- Texto para leer:
○ ○ ○ ○
Doña Emilia en el 8-M

GALICIA

Canicoba

¿Cómo viviría la condesa de Pardo Bazán la jornada de protesta feminista de este siglo XXI?

12 mar 2021 . Actualizado a las 18:18 h.

Saldrá este lunes muy de mañana para cambiar el atuendo que luce en la estatua. Emboscada en los jardines coruñeses, Emilia Pardo Bazán posa para la eternidad con pluma en la mano (también usó máquina de escribir, pero no quedaba bien) y un libro que no mira porque su atención se dirige hacia el trasiego de la ciudad buscando inspiración. El caso es que con ese incómodo polisón y su moño habitual no se puede andar por la calle un 8-M, así que se va a Meirás, revuelve en los armarios, encuentra unos vaqueros raídos, una camiseta estampada con una versión pop de Rosalía de Castro, un abrigo largo, un pañuelo morado y unas sneakers. Con eso y la mascarilla nadie reconocerá a la precursora del feminismo.

Tampoco doña Emilia reconocerá al feminismo, maltrecho por luchas intestinas que llegan al Gobierno, donde no están políticos de su época como Cánovas, Sagasta o Rajoy, sino un tal Sánchez rodeado de feministas que no dejan de discutir. Con todas las penurias que conllevaba reivindicar a la mujer en el siglo XIX, al menos las posiciones entonces eran más nítidas. Partidarios de la igualdad a un lado y carcas al otro. En este siglo XXI en el que ella se interna animosa las cosas son mucho más complejas. Para empezar la clásica distinción de hombres y mujeres, puesta de moda por Adán y Eva, es objeto de discusión hasta el punto de que no cesan de aparecer variantes de género intermedias que consumen el abecedario. Variantes que ni siquiera son fijas, sino móviles y entre las cuales se puede ir de excursión con billete de ida y vuelta.
○ ○ ○ ○
- Entradas extraídas:
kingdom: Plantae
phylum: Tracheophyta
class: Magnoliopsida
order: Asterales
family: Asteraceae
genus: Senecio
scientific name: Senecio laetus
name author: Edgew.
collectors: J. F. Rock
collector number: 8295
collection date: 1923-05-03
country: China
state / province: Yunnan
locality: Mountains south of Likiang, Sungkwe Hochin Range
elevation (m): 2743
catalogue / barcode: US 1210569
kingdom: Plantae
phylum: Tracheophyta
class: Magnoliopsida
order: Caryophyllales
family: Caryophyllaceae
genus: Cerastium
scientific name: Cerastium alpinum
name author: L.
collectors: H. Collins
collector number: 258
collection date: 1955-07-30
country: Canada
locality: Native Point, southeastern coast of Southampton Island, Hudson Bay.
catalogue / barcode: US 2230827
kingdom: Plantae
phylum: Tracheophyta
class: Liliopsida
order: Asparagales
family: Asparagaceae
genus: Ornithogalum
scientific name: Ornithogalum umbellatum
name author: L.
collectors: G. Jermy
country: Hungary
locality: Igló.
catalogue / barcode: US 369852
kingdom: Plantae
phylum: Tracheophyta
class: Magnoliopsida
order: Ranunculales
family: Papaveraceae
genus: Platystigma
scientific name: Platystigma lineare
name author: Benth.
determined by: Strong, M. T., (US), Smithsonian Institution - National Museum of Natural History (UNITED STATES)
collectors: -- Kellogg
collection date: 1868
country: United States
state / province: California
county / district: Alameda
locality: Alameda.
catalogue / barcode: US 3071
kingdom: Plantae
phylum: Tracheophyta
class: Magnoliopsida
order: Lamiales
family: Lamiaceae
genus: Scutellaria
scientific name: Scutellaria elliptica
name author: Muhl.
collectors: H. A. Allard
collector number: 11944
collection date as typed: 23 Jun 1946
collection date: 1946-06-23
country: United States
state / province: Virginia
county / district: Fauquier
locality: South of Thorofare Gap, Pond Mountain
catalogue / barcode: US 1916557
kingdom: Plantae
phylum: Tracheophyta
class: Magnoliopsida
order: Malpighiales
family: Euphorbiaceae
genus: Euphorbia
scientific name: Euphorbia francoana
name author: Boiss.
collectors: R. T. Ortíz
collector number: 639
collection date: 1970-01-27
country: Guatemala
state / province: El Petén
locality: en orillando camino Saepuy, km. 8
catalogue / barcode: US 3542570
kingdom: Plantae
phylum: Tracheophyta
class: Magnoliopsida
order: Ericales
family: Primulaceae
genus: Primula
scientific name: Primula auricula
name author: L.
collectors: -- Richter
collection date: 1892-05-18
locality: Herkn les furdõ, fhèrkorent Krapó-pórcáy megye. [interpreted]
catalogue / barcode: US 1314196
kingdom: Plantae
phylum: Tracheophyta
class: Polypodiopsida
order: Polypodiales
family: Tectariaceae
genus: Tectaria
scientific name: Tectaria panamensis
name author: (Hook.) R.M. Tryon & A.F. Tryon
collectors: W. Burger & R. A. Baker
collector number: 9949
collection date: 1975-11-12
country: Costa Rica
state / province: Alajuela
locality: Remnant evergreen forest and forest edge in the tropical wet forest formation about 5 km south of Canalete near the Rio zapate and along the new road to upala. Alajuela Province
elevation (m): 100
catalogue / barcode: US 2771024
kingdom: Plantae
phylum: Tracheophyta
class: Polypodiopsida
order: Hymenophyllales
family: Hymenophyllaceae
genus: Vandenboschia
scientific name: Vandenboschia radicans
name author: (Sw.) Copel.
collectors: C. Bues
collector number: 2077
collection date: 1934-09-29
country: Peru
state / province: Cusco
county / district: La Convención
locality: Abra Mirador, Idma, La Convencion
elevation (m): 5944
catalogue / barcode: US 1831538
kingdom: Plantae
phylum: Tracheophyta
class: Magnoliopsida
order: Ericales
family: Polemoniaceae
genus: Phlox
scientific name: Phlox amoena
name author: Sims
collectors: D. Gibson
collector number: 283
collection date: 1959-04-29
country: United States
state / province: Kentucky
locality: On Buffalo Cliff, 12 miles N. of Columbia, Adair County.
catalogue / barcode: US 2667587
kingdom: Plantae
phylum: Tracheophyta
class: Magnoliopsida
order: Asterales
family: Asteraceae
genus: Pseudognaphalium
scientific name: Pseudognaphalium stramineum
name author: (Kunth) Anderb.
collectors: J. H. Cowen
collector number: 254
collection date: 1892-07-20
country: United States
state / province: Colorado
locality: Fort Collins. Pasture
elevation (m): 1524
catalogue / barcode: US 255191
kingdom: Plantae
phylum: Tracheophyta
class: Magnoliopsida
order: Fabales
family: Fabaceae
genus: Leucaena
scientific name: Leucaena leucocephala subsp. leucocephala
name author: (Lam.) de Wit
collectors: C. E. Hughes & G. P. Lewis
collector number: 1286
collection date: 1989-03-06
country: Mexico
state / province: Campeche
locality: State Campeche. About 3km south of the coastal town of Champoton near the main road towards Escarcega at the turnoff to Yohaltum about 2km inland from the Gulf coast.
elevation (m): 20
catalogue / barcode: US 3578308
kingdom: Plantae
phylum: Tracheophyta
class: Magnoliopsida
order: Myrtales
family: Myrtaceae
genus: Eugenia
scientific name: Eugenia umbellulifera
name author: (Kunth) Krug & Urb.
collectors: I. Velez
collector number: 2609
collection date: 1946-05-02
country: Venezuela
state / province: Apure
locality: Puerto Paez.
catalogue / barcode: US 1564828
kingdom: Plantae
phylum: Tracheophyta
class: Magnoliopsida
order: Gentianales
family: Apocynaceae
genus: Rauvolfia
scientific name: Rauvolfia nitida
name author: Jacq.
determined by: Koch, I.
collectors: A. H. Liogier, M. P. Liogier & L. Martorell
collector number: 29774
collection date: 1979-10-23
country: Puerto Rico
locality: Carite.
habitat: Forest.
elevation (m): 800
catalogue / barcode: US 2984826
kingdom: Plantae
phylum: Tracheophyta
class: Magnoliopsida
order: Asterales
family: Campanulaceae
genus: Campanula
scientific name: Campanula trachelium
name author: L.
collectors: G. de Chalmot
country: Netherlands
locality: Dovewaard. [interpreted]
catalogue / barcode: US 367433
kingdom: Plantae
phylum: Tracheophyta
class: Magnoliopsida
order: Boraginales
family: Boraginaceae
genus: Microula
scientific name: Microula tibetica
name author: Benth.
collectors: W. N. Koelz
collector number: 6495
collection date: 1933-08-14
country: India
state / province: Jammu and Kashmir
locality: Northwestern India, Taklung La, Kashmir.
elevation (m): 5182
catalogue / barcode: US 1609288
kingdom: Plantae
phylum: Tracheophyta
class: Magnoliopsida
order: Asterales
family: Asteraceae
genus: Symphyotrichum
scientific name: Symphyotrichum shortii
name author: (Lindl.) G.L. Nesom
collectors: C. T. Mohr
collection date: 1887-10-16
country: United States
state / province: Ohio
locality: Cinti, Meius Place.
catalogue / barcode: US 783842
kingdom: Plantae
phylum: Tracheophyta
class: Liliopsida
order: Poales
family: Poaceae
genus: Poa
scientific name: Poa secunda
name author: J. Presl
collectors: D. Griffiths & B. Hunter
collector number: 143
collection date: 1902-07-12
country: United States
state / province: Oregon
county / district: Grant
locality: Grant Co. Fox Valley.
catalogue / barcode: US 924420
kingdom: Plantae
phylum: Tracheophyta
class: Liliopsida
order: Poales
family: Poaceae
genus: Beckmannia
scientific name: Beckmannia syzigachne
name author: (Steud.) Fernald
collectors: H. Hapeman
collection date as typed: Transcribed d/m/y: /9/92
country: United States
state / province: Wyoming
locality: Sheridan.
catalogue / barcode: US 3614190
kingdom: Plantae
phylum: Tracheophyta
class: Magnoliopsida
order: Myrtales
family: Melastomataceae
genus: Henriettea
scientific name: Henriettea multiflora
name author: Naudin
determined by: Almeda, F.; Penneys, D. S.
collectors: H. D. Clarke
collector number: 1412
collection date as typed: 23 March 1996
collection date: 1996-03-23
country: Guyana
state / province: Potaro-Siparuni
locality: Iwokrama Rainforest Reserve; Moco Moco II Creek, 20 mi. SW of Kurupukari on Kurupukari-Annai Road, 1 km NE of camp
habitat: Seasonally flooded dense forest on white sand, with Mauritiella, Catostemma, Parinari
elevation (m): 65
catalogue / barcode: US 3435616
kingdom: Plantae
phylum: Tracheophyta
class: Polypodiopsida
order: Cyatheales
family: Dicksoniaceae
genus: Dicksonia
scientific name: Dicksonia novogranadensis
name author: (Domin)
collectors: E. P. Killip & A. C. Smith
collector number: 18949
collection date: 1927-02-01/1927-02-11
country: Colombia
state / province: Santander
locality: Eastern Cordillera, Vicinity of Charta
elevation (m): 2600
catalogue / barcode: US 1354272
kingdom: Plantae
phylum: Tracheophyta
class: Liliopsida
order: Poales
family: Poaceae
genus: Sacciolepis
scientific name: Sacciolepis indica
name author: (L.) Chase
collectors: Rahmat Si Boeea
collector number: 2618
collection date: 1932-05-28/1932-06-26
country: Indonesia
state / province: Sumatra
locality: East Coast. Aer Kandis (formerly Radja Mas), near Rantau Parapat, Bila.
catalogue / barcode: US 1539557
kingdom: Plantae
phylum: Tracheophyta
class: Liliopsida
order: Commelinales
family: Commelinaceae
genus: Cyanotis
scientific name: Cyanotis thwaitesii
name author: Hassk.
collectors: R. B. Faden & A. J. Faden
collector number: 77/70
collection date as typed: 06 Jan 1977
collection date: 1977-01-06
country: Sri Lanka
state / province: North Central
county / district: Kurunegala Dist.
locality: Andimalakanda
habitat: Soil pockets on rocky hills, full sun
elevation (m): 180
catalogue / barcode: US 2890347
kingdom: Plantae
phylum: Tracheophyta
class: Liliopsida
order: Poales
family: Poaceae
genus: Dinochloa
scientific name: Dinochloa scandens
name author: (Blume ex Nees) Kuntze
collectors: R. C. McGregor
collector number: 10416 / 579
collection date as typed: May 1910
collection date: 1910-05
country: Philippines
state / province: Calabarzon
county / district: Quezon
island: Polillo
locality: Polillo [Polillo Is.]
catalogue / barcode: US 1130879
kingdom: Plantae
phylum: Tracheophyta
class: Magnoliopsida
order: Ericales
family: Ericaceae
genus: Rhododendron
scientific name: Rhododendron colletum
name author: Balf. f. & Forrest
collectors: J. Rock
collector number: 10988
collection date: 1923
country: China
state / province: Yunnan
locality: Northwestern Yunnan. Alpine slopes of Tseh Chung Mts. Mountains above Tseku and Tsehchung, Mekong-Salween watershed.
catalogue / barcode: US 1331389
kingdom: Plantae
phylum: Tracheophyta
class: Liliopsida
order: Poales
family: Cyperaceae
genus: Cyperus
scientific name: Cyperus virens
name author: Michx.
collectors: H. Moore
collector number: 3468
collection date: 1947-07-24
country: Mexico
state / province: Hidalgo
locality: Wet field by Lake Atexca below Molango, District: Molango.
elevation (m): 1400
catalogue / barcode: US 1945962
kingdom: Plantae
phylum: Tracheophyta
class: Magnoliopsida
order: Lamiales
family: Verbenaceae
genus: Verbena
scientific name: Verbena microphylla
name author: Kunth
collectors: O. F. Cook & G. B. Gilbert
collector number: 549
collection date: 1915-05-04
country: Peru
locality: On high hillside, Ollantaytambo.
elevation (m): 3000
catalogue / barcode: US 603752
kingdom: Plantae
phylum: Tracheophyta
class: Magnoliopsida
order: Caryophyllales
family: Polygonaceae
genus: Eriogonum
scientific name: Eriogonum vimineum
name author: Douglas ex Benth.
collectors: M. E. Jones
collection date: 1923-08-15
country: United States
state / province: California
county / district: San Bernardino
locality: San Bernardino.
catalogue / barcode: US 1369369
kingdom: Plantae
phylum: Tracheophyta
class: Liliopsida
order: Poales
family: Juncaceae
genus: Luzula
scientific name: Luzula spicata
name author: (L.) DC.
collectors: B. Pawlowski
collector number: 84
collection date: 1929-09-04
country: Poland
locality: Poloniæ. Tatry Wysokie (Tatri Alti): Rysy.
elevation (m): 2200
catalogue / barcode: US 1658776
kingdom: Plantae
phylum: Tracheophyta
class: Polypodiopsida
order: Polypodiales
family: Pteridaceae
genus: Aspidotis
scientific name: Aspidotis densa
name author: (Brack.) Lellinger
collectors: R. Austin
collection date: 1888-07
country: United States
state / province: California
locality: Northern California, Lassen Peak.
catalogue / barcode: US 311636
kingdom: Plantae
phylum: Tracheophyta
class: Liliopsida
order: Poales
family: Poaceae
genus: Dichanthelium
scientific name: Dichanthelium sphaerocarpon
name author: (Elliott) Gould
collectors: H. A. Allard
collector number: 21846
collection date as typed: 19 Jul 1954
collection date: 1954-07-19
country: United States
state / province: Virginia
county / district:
○ ○ ○ ○
- Qué se pide: Devuelve sin ningún cambio el fragmento del texto sobre Emilia Pardo Bazán y el 8-M que va desde "Doña Emilia en" hasta "las 18:18 h.", ambas partes incluidas.

- Solución redactada:
Doña Emilia en el 8-M

GALICIA

Canicoba

¿Cómo viviría la condesa de Pardo Bazán la jornada de protesta feminista de este siglo XXI?

12 mar 2021 . Actualizado a las 18:18 h.